3.2- d’un deuxième bac filtration anaérobique
Un bac planté de phragmites de 16m2 et de 80cm de profondeur, comportant un puisard central de 2m3 dans lequel se déversent directement les eaux vannes. Ce bac fonctionne en (ou filtration « verticale »), le niveau de l’eau arrivant à 5cm en dessous des dalles couvrant le puisard. Les eaux traversent les parois perforées du puisard pour être filtrées dans le sable qui l’entoure par les phragmites.
3.3- d’un bassin de finition
Dans la masse de sable du deuxième bac, deux drains de 100mm récupèrent les eaux filtrées et les épandent dans la masse de sable du fond de ce deuxième bassin de finition de 16m2 et de 80cm de profondeur, placé dans le prolongement du premier.
Ce bassin comporte une mare centrale plantée de plantes aquatiques : élodée, myriophyllum, nénuphars. Les berges sont plantées de prêle, de joncs et de papyrus.
Naturellement, cette mare a été colonisée par les grenouilles.(voir ausi…)
4- Fonctionnement de la phyto épuration
Pendant les mois d’hiver, de novembre à avril environ (selon la pluviométrie et la chaleur), le trop-plein du bassin est collecté par une canalisation de 40mm vers le verger.

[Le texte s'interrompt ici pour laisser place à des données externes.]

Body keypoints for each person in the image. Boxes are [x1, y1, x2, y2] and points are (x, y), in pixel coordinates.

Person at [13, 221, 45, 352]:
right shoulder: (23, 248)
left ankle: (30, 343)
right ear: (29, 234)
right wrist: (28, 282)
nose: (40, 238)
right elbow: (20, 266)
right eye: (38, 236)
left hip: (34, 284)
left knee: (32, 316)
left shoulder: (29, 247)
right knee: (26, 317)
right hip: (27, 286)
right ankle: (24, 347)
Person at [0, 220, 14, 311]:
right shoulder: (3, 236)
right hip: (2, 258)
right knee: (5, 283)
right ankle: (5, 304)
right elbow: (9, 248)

Un tuyau d’arrosage permet de répartir l’eau au pied de chaque arbre pour augmenter la réserve hydrique du sol autour des arbres.
Le reste du temps, l’évaporation du bassin et l’évapo-transpiration des phragmites est supérieure à notre consommation d’eau. Par moment nous sommes obligés de rajouter de l’eau pour maintenir le niveau au dessus du seuil critique pour les plantes aquatiques et surtout les poissons rouges.
Un dispositif à flotteur permet une mise à niveau automatique. En période de très forte chaleur et de vent, l’évaporation peut atteindre 4mm par jour, soit près de 130 litres d’eau, alors que notre consommation moyenne journalière est d’environ 50 litres.
5- Détails pratiques
Le sable, les galets des berges, les phragmites et la plupart des plantes aquatiques proviennent du lit du Vidourle, rivière qui traverse notre village.
6- Inconvénients :
1- N’élimine pas les germes pathogènes fécaux avant un an (pas plus que les autres systèmes d’épuration des eaux vannes).
2- Nécessite un entretien des bassins plantés de phragmites (fauchage).
3- Nécessite un entretien du bassin de lagunage (contrôle du développement des plantes aquatiques, curage des boues).
4- Demande un complément d’eau en période chaude (région méditerranéenne) si l’installation est surdimensionnée par rapport au nombre d’occupants, ou si les occupants utilisent des toilettes en sec.
5- Nécessite un terrain avec un léger dénivelé entre chaque bassin.
6- Pour prévenir les risques de noyade de jeunes enfants, entourer le bassin d’une clôture.